The U.S. energy group ExxonMobil has closed the first quarter with a significant jump in earnings. The sharp rise in energy prices in the first three months of this year not only increased sales, (+ 53 percent to 90.5 billion U.S. dollars), the quarterly profit also improved significantly. At US$5.5 billion, ExxonMobil earned twice as much as in the previous year (US$2.7 billion). Cash flow from operating activities amounted to 14.8 billion US dollars.
However, the good figures were marred by write-downs amounting to billions. ExxonMobil announced at the beginning of March that it was withdrawing from its upstream business in Russia. Write-downs on the Sakhalin-1 production project affected by the decision also amounted to $3.4 billion.
Upstream profits improved to $4.5 billion in the first three months of the current year from $2.6 billion in the year-earlier quarter.
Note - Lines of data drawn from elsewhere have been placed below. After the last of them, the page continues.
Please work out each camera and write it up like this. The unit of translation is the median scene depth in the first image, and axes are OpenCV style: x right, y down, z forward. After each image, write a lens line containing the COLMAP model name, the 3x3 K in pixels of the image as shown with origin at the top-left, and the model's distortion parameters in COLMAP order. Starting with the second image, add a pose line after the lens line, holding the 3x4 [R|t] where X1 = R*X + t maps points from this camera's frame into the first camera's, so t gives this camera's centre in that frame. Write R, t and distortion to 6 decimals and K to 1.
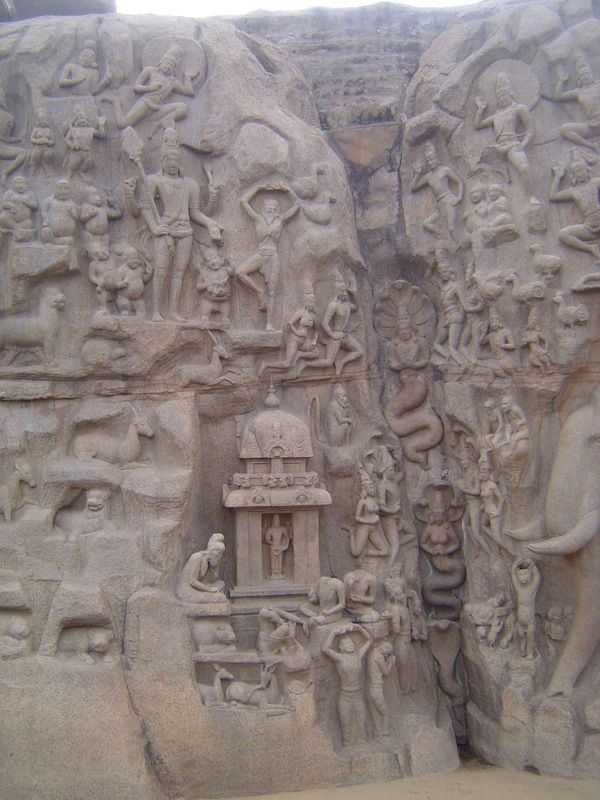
lens RADIAL K [[910.7, 0, 300.0], [0, 910.7, 400.0], [0, 0, 1]] dist [-0.137021, -0.016386]
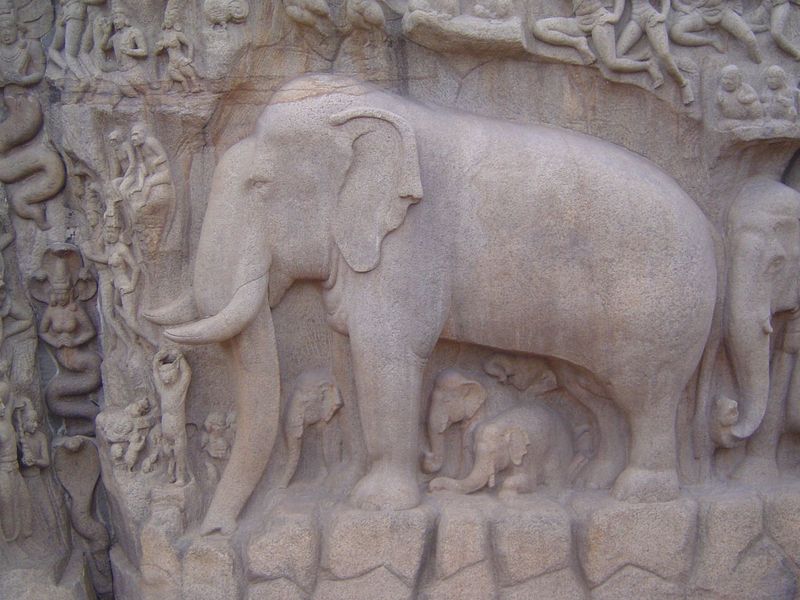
lens RADIAL K [[1185.7, 0, 400.0], [0, 1185.7, 300.0], [0, 0, 1]] dist [-0.102896, -0.064707]
pose [[0.959293, -0.036390, 0.280059, 0.160961], [-0.002595, 0.990486, 0.137592, 0.005133], [-0.282402, -0.132718, 0.950071, 0.045383]]
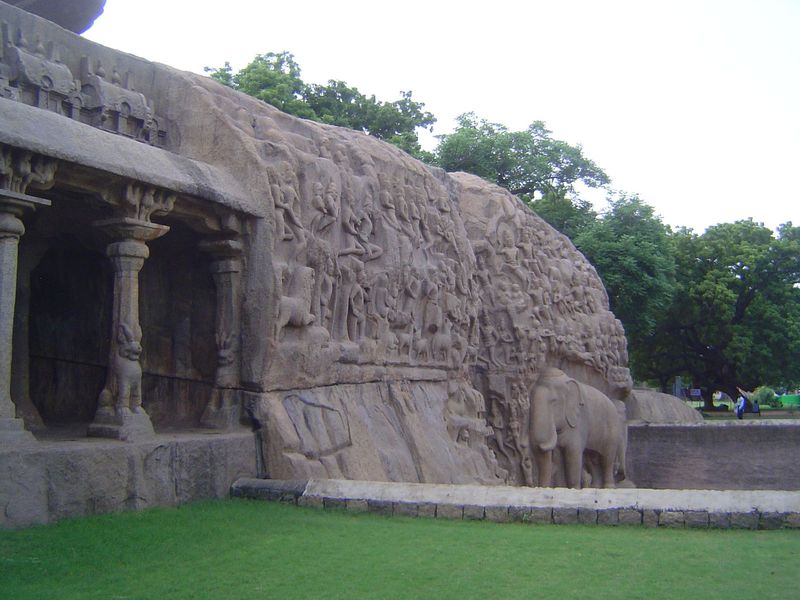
lens RADIAL K [[910.7, 0, 400.0], [0, 910.7, 300.0], [0, 0, 1]] dist [-0.137021, -0.016386]
pose [[0.455152, 0.093209, 0.885522, -1.883813], [-0.016289, 0.995211, -0.096382, 0.015430], [-0.890265, 0.029444, 0.454490, 0.248627]]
Said higher oil and gas prices kept Exxon's coffers ringing, as production - due to weather - was 3.7 million barrels per day, down slightly from 3.8 million barrels per day in Q1/21.
The downstream business contributed slightly less in the first quarter than a year earlier. Profits decreased to $332 million from $390 million in Q1/21 due to lower processing volumes due to turnarounds. Overall, however, the processing business has recently been very profitable; according to Exxon, refining margins improved by the end of the first quarter to levels above those of the last ten years.